- Born: 22 July 2003 (age 23) Borriol, Castellón, Spain

Instagram information
- Page: alba_castello22;
- Followers: 54.5K (22 May 2025)

TikTok information
- Page: Alba Castelló;
- Followers: 985.1K (22 May 2025)

Twitch information
- Channel: alba_castello22;
- Years active: 2012–present
- Genre: Gaming
- Followers: 6K (22 May 2025)

YouTube information
- Channel: Alba Castelló;
- Subscribers: 14.1k (22 May 2025)
- Views: 552k (22 May 2025)

= Alba Castelló =

Spanish Twitch streamer and aerial dancer

Alba Castelló (22 July 2003) is a Spanish aerial dancer, content creator and Twitch streamer.

She was born on 22 July 2003 in Borriol, Castellón. In 2015 she began creating content on Internet on Musical.ly, and then on YouTube, Instagram, TikTok and Twitch. In 2018 she had a hit on TikTok with a video dancing in the stairs, in which she reached more than 24 millions of views and 965.000 followers, so she began to upload videos constantly since then.

In 2022 she became an aerial dance teacher and teaches at Escola Rodolant Acrobacias. She also participates on L'Squad, by À Punt, which focuses on Valencian content creators, and appeared on HollyBlood as an extra alongside Óscar Casas and Jordi Sánchez. On 23 September 2023 she attended Ritmo, a musical and sport festival in Bonaire, Aldaia.

On 2 April 2024 she was a candidate to become a content creator to represent the esports club Team Heretics, but on 9 April 2024 the finalists were ElviraYuki, Jose Ortega and Totakeki. Eventually, Totakeki was chosen as the winner of Red Bull Draft Heretics.

Required work: Decide whether each statement agrees with the text about Alba Castelló: (a) she began creating internet content on Musical.ly in 2015; (b) she became an aerial dance teacher in 2020; (c) Totakeki was chosen as the winner of Red Bull Draft Heretics. Answer yes or no for each and quote the words of the text that decide it.

Record excerpts:
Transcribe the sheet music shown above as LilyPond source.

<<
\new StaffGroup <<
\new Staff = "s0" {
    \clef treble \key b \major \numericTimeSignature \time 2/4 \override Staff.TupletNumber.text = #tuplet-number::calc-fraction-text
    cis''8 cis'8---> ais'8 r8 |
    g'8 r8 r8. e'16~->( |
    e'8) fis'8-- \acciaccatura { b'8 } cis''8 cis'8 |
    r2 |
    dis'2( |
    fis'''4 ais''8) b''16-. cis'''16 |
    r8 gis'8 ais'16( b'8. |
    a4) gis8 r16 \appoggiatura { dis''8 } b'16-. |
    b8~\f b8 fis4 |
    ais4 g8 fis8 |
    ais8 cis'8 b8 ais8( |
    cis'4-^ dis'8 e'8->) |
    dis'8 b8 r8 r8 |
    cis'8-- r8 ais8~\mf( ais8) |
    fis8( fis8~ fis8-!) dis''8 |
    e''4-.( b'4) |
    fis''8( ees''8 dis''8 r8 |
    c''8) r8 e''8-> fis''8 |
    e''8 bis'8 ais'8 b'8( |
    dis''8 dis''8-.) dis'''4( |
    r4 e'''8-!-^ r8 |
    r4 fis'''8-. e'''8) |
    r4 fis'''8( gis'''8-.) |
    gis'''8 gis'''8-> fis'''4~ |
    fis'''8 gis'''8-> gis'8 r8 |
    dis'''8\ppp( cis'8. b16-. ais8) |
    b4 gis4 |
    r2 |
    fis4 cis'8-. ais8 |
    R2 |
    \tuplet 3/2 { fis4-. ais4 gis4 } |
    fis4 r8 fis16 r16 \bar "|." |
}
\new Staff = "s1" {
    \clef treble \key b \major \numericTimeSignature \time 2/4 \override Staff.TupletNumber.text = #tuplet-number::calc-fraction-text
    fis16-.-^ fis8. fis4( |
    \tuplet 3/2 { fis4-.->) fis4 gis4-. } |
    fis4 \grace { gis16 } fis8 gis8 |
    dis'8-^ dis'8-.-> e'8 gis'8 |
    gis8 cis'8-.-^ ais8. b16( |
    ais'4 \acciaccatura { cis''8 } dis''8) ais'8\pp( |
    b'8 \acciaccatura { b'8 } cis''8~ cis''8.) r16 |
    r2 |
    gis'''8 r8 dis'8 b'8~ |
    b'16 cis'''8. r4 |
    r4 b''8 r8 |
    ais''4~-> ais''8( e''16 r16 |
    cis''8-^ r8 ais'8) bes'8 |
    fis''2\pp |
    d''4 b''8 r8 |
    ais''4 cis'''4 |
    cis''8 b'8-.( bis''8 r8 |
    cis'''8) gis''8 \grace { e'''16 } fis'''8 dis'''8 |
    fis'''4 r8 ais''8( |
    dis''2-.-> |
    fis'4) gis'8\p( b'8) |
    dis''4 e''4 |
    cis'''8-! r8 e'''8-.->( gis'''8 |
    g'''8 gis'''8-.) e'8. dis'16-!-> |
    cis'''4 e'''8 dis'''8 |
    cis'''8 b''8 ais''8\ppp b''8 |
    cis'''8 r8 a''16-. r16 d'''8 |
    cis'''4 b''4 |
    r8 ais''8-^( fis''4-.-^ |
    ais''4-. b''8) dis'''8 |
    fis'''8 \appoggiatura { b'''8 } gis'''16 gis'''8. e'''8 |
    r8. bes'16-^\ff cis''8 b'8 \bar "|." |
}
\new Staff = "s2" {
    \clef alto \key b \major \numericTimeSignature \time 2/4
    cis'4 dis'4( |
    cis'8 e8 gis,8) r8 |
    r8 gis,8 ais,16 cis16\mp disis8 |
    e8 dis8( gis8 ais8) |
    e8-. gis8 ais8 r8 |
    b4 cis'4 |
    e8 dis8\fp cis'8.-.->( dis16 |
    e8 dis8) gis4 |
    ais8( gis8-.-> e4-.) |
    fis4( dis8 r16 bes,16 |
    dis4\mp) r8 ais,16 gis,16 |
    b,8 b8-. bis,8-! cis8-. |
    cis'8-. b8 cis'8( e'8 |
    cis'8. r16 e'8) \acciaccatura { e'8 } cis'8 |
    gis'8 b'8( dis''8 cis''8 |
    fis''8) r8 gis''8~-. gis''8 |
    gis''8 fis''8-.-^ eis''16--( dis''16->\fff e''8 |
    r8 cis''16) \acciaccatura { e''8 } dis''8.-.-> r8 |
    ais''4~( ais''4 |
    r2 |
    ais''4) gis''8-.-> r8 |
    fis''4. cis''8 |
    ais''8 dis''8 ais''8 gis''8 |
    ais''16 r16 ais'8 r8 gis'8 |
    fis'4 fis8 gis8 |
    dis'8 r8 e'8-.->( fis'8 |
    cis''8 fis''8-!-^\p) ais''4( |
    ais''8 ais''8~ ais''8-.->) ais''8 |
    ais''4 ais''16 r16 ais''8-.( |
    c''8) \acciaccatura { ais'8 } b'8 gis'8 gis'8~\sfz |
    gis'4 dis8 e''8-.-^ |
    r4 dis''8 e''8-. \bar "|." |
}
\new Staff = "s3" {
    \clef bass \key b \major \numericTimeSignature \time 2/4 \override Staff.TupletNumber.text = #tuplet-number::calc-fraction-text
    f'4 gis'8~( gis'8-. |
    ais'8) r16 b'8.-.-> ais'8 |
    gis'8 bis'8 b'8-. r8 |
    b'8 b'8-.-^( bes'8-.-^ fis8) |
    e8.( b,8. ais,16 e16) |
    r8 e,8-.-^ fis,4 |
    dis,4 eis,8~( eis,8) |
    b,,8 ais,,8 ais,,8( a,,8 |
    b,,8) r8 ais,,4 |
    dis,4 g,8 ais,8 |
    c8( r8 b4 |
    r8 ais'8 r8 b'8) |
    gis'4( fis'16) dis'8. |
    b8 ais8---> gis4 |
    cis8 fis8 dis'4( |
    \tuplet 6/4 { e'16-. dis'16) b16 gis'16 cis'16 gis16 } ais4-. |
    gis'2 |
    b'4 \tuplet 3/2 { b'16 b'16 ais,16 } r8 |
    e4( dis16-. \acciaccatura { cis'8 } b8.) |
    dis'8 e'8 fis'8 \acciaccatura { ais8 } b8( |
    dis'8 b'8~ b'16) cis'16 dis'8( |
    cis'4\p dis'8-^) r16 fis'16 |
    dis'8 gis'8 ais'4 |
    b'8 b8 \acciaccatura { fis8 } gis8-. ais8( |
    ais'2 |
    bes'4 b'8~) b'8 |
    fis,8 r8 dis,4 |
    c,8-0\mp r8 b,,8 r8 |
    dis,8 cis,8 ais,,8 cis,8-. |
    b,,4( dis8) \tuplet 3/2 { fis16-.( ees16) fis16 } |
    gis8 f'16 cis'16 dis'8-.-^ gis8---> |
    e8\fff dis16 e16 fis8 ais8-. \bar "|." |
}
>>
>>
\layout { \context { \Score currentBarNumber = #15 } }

Response:
(a) Yes: "In 2015 she began creating content on Internet on Musical.ly"
(b) No: "In 2022 she became an aerial dance teacher"
(c) Yes: "Eventually, Totakeki was chosen as the winner of Red Bull Draft Heretics."